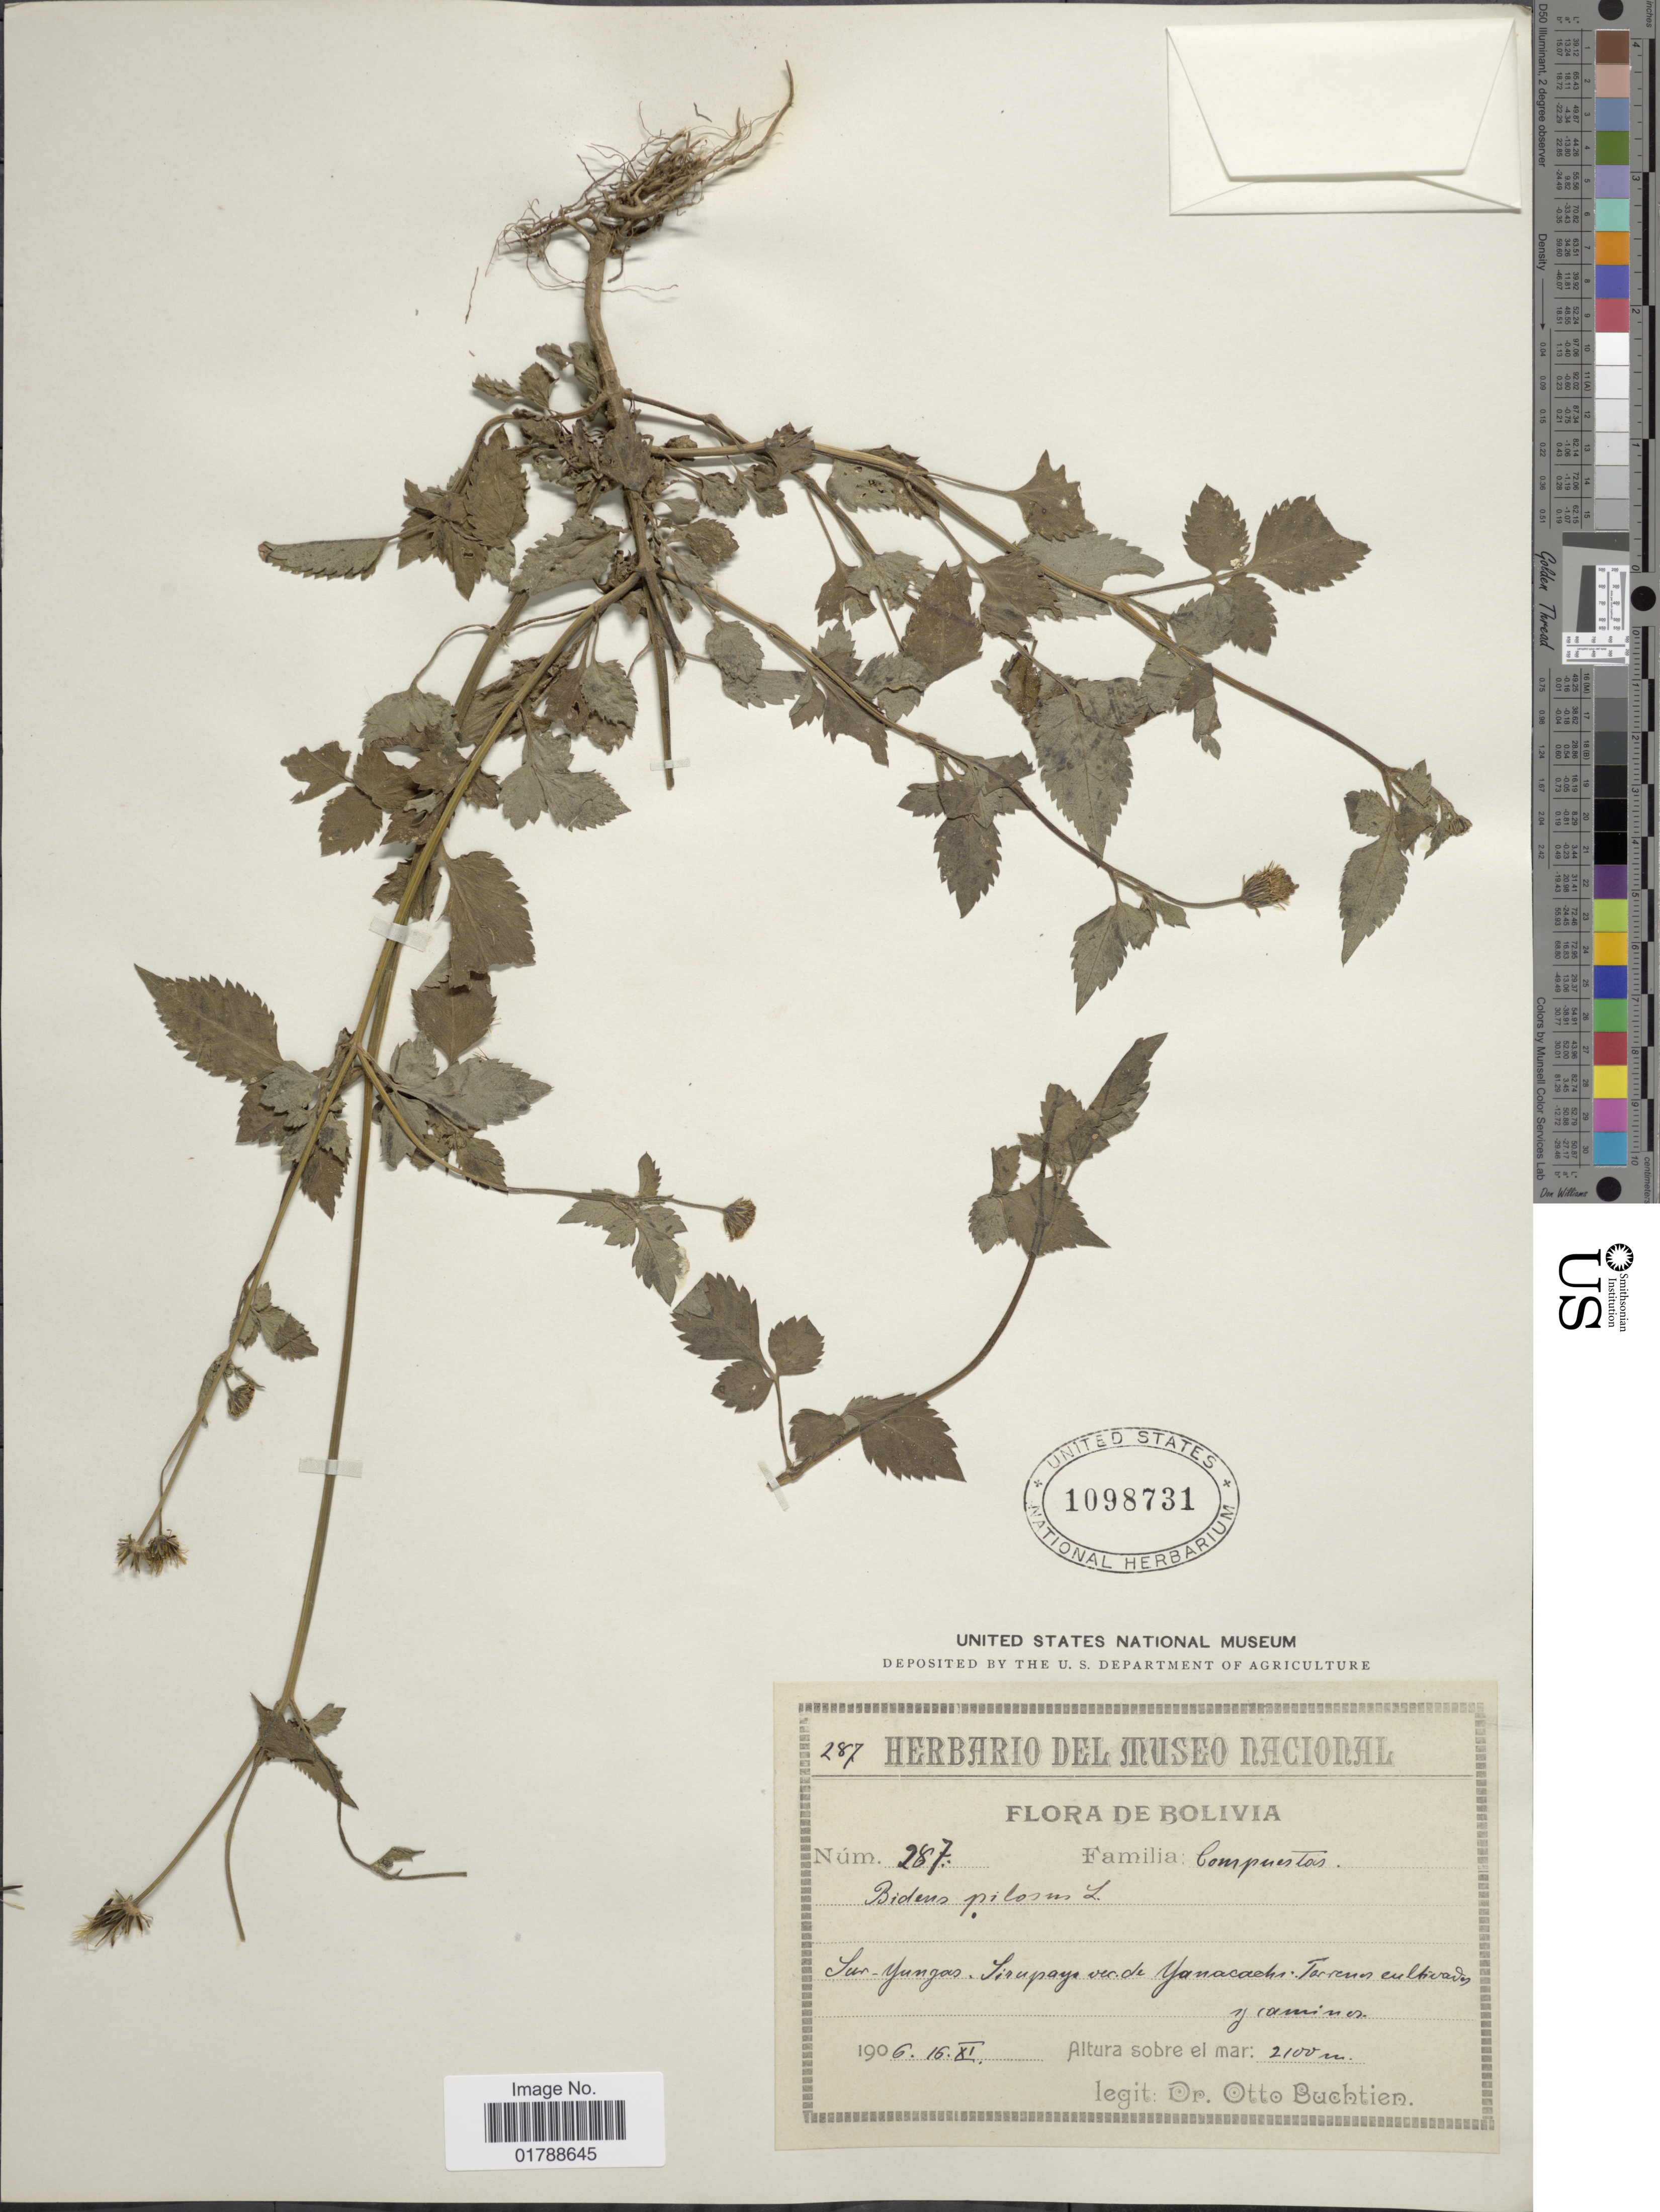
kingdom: Plantae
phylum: Tracheophyta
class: Magnoliopsida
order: Asterales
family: Asteraceae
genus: Bidens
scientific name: Bidens pilosa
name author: L.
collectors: O. Buchtien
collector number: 287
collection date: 1906-11-16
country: Bolivia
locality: Sur - Yungas. Sirupaya ver.de Yanacachi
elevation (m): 2100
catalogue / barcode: US 1098731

⁂

▶ **THE EXERCISE**
Copy every line of the data above without changing a character, and leave the picture out of your answer.

▶ **TASK SOLUTION**
kingdom: Plantae
phylum: Tracheophyta
class: Magnoliopsida
order: Asterales
family: Asteraceae
genus: Bidens
scientific name: Bidens pilosa
name author: L.
collectors: O. Buchtien
collector number: 287
collection date: 1906-11-16
country: Bolivia
locality: Sur - Yungas. Sirupaya ver.de Yanacachi
elevation (m): 2100
catalogue / barcode: US 1098731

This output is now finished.